Now that we have a sequence of numbers, our computer can do anything with it. It might, for example, apply digital filters, compress it, recognize speech, or transmit the signal using a digital link.

Applying Digital Signal Processing to Radio Transmissions

The same principles as for sounds can be applied to radio waves:

A signal, here electromagnetic waves, can be converted into a varying voltage using an antenna.


This electrical signal is then on a carrier frequency, which is usually several Mega- or even Gigahertz.

Different types of receivers (e.g. Superheterodyne Receiver, Direct Conversion, Low Intermediate Frequency Receivers), which can be acquired commercially as dedicated software radio peripherals, are already available to users (e.g. amateur radio receivers connected to sound cards) or can be obtained when re-purposing cheaply available consumer digital TV receivers (the notorious RTL-SDR project).

A modular, flowgraph based Approach to Digital Signal Processing

To process digital signals, it is straight-forward to think of the individual processing stages (filtering, correction, analysis, detection...) as processing blocks, which can be connected using simple flow-indicating arrows:


When building a signal processing application, one will build up a complete graph of blocks. Such a graph is called flowgraph in GNU Radio.

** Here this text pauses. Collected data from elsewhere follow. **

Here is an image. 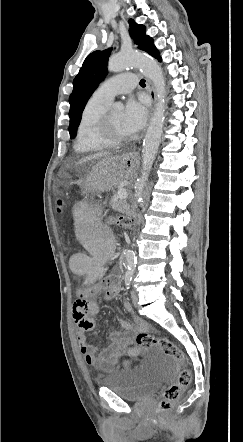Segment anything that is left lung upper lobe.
<instances>
[{"mask_svg": "<svg viewBox=\"0 0 243 442\" xmlns=\"http://www.w3.org/2000/svg\"><path fill=\"white\" fill-rule=\"evenodd\" d=\"M129 25V33L135 44H137L141 50L151 54L155 46L153 39L146 35L145 27L137 24L132 19L129 20ZM110 52L111 49H107L103 51L97 50L89 54L73 81V92L69 98V133L72 139L76 136V130L81 121L82 112L88 99L107 73V61Z\"/></svg>", "mask_w": 243, "mask_h": 442, "instance_id": "5c2ea615", "label": "left lung upper lobe"}]
</instances>
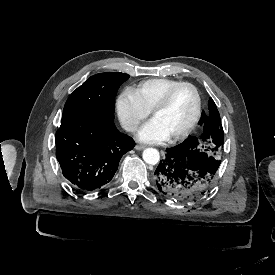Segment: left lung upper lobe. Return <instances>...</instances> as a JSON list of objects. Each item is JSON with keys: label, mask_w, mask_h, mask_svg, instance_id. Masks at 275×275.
Instances as JSON below:
<instances>
[{"label": "left lung upper lobe", "mask_w": 275, "mask_h": 275, "mask_svg": "<svg viewBox=\"0 0 275 275\" xmlns=\"http://www.w3.org/2000/svg\"><path fill=\"white\" fill-rule=\"evenodd\" d=\"M208 108L209 114L206 116L203 112L199 121V124L203 125L201 137L189 136L172 150L205 169L216 172L221 163L218 155L224 142V132L219 112L212 98L208 101Z\"/></svg>", "instance_id": "obj_1"}]
</instances>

GNU Radio is a framework to develop these processing blocks and create flowgraphs, which comprise radio processing applications.

As a GNU Radio user, you can combine existing blocks into a high-level flowgraph that does something as complex as receiving digitally modulated signals and GNU Radio will automatically move the signal data between these and cause processing of the data when it is ready for processing.

GNU Radio comes with a large set of existing blocks. An index to all of them can be found in Block Docs. Just to give you but a small excerpt of what's available in a standard installation, here's some of the most popular block categories and a few of their members:

  • Waveform Generators
    • Constant Source
    • Noise Source
    • Signal Source (e.g. Sine, Square, Saw Tooth)
  • Modulators
    • AM Demod
    • Continuous Phase Modulation
    • PSK Mod / Demod
    • GFSK Mod / Demod
    • GMSK Mod / Demod
    • QAM Mod / Demod
    • WBFM Receive
    • NBFM Receive
  • Instrumentation (i.e., GUIs)
    • Constellation Sink
    • Frequency Sink
    • Histogram Sink
    • Number Sink
    • Time Raster Sink
    • Time Sink
    • Waterfall Sink
  • Math Operators
    • Abs
    • Add
    • Complex Conjugate
    • Divide
    • Integrate
    • Log10
    • Multiply
    • RMS
    • Subtract
  • Channel Models
    • Channel Model
    • Fading Model
    • Dynamic Channel Model
    • Frequency Selective Fading Model
  • Filters
    • Band Pass / Reject Filter
    • Low / High Pass Filter
    • IIR Filter
    • Generic Filterbank
    • Hilbert
    • Decimating FIR Filter
    • Root Raised Cosine Filter
    • FFT Filter
  • Fourier Analysis
    • FFT
    • Log Power FFT
    • Goertzel (Resamplers)
    • Fractional Resampler
    • Polyphase Arbitrary Resampler
    • Rational Resampler (Synchronizers)
    • Clock Recovery MM
    • Correlate and Sync
    • Costas Loop
    • FLL Band-Edge
    • PLL Freq Det
    • PN Correlator
    • Polyphase Clock Sync

Using these blocks, many standard tasks, like normalizing signals, synchronization, measurements, and visualization can be done by just connecting the appropriate block to your signal processing flow graph.

Also, you can write your own blocks, that either combine existing blocks with some intelligence to provide new functionality together with some logic, or you can develop your own block that operates on the input data and outputs data.

Thus, GNU Radio is mainly a framework for the development of signal processing blocks and their interaction. It comes with an extensive standard library of blocks, and there are a lot of systems available that a developer might build upon. However, GNU Radio itself is not software that is ready to do something specific -- it's the user's job to build something useful out of it, though it already comes with a lot of useful working examples. Think of it as a set of building blocks.